The shooter in last week's killing of five U.S. servicemen in Tennessee transited through Qatar on his way back from a 2014 visit to Jordan but never set foot outside the airport, authorities in the Gulf nation said Tuesday as they condemned the deadly attack.
Meanwhile, U.S. and Jordanian officials are examining Kuwait-born Muhammad Youssef Abdulazeez's trip to Jordan, looking for clues into what might have prompted him to open fire at a military recruiting office and a Navy-Marine operations center in Chattanooga on Thursday, killing four Marines and one sailor.
Media reports have suggested he also visited the small, energy-rich nation of Qatar on the same trip. But Qatar's government insisted his time in the country was limited to its gleaming international airport.
"At no time did Mr. Abdulazeez enter the State of Qatar. Statements suggesting Mr. Abdulazeez entered the State of Qatar are false," Qatar's government media office said in a statement responding to questions from The Associated Press.
It said Abdulazeez changed planes at Doha's Hamad International Airport on his way from Amman, Jordan in November en route to the U.S.
Qatar has emerged as a major long-haul transit hub in the Middle East thanks to the rapid growth of government-backed Qatar Airways.
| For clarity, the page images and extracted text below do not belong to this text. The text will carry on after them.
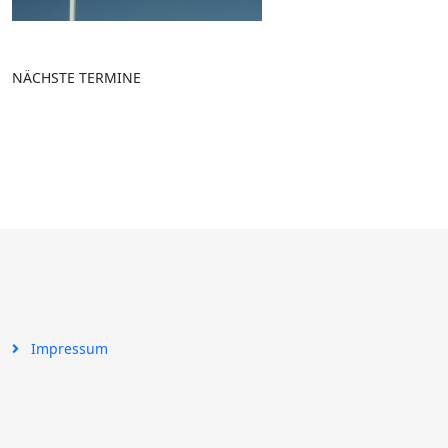
NÄCHSTE TERMINE
Impressum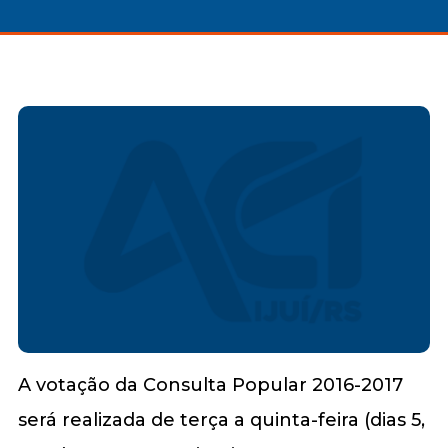
A votação da Consulta Popular 2016-2017
será realizada de terça a quinta-feira (dias 5,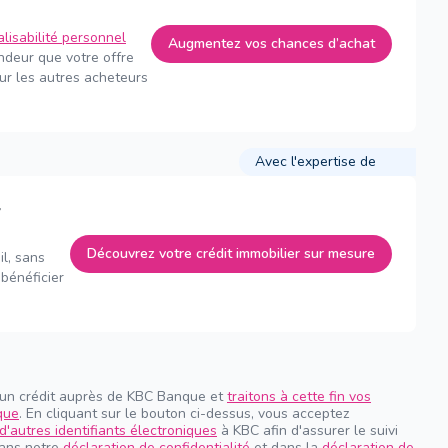
alisabilité personnel
Augmentez vos chances d’achat
endeur que votre offre
sur les autres acheteurs
Avec l'expertise de
Découvrez votre crédit immobilier sur mesure
il, sans
bénéficier
 un crédit auprès de KBC Banque et
traitons à cette fin vos
que
. En cliquant sur le bouton ci-dessus, vous acceptez
d'autres identifiants électroniques
à KBC afin d'assurer le suivi
dans notre
déclaration de confidentialité
et dans la
déclaration de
Its new airport opened last year, a key piece of infrastructure ahead of its planned hosing of the 2022 World Cup.
The Qatari government condemned the shootings as "contrary to all humanitarian values, ethics, principles and religions," and expressed its condolences over the killings.
Qatar is an important U.S. ally in the Gulf that hosts a major U.S. air base, though it has come under scrutiny for its links to Islamist groups, including Hamas and the Taliban. It insists it does not support terrorism.
Jordanian authorities, meanwhile, have been questioning relatives of Abdulazeez as part of an investigation into the time he spent in the kingdom last year, a government official said Tuesday. The official, who would not elaborate on the probe, spoke on condition of anonymity because he was not authorized to discuss details of the case with the media.
A person close to Abdulazeez's family has told the AP that he spent several months in Jordan last year under a mutual agreement with his parents to help him get away from drugs, alcohol and a group of friends whom his relatives considered a bad influence. The person spoke on condition of anonymity out of concern it would have business repercussions.
Jordan is one of the most westernized countries in the Middle East, with alcohol sold openly. However, the kingdom has also seen the spread of Islamic militant ideas in recent years, especially following the Arab Spring uprisings of 2011.
The Jordanian government official declined comment when asked whether the investigation of Abdulazeez also include possible ties to any militants.
Abdulazeez, who was of Palestinian origin, was born in Kuwait and grew up in the United States, but has relatives in Jordan and the West Bank.